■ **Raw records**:
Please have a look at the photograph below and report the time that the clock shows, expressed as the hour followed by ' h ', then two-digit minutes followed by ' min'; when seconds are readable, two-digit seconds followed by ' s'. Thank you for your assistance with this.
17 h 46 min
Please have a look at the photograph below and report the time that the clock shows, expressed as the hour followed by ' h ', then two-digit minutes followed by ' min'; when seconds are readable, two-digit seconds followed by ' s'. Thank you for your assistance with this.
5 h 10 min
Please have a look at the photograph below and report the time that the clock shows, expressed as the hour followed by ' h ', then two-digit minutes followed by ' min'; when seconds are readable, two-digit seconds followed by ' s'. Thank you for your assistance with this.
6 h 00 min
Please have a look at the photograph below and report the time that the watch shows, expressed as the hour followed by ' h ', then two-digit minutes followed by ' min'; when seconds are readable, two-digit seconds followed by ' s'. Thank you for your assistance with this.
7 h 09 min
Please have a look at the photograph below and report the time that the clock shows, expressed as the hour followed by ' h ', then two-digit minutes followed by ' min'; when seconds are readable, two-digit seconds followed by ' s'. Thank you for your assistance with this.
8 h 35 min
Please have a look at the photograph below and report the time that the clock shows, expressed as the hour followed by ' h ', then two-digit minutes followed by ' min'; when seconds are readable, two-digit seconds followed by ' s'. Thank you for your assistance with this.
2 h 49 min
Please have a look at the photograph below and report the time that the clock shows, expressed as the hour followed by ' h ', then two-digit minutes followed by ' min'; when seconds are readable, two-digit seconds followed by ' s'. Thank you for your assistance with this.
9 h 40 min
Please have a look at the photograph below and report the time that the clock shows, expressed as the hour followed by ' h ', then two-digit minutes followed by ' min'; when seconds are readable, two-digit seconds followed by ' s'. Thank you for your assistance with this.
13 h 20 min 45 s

■ **Task to complete**: Gather every line of the material above that contains the word "watch" and copy each of those lines in full.

■ **Right answer**:
Please have a look at the photograph below and report the time that the watch shows, expressed as the hour followed by ' h ', then two-digit minutes followed by ' min'; when seconds are readable, two-digit seconds followed by ' s'. Thank you for your assistance with this.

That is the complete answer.